- Origin: France
- Genres: Pop
- Years active: 2013-2014
- Labels: Columbia, Sony Music
- Past members: Chéraze Kendy Léa Megan

= The Mess =

French girl group

The Mess was a French girl group who took part in season 5 of French reality television series Popstars in 2013 on D8, winning the final on 2 July 2013 against eventual runner-ups, the duo Oslo, which consists of Eugénie and Vincent. The three-member jury made up of La Fouine, Alexia Laroche-Joubert and Philippe Gandilhon opted for The Mess, which consists of Megan, Léa, Chéraze and Kendy.

Prior to their third single "Je t'attendrai encore", Kendy left the band.

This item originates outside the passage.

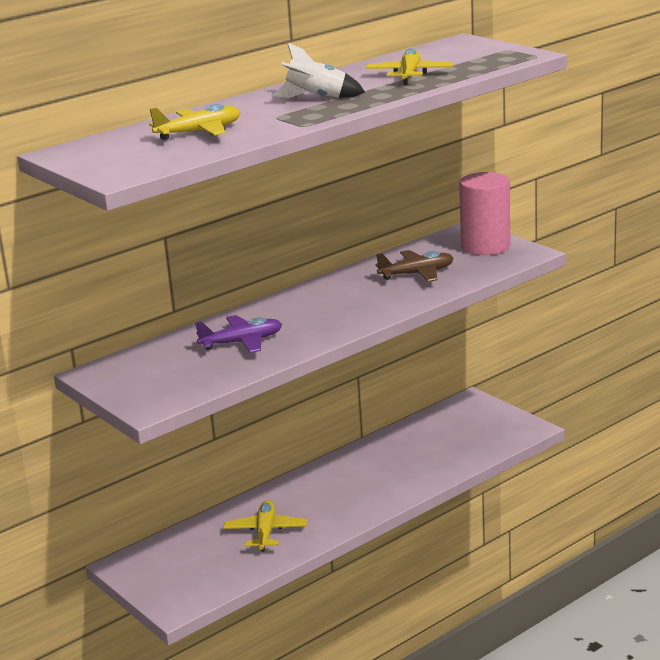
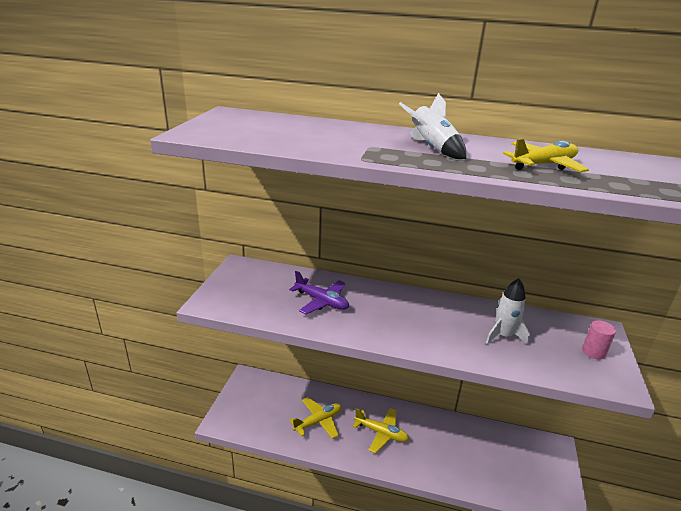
camera: 50 degrees right, 5 degrees up
(199, 132) = (306, 134): yellow plane -> yellow plane (381, 433)
(417, 274) = (503, 336): brown plane -> white rocket
(485, 246) = (593, 352): pink cylinder -> pink cylinder, size x0.48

Originally scheduled for 6 October 2014, The Mess' debut album has finally been cancelled by their label Columbia/Sony Music and The Mess split amicably.

The group was awarded a record deal that includes at least a debut single and a studio album. The debut single of the winning formation was "Au top" written by Maître Gims and Renaud Rebillaud. It entered the French SNEP official singles chart at number 34 the week following the finale. Their second single has been Honneur aux dames, that featured French rapper Canardo, but failed to chart.

==Discography==
===Singles===

| Year | Single | Peak positions |
FR
| 2013 | "Au top" | 34 |
| 2013 | "Honneur aux dames" (featuring Canardo) | — |
| 2014 | "Je t'attendrai encore" | — |

==After the Mess==
Chéraze, after breaking up from The Mess continued on a solo career with a hit in 2015 entitled "Promets pas la lune" charting in SNEP, the official French Singles Chart. The rapper Tunisiano appears on the vocals with a rap section, although the official cover doesn't credit him. He also appears in the music video for the song.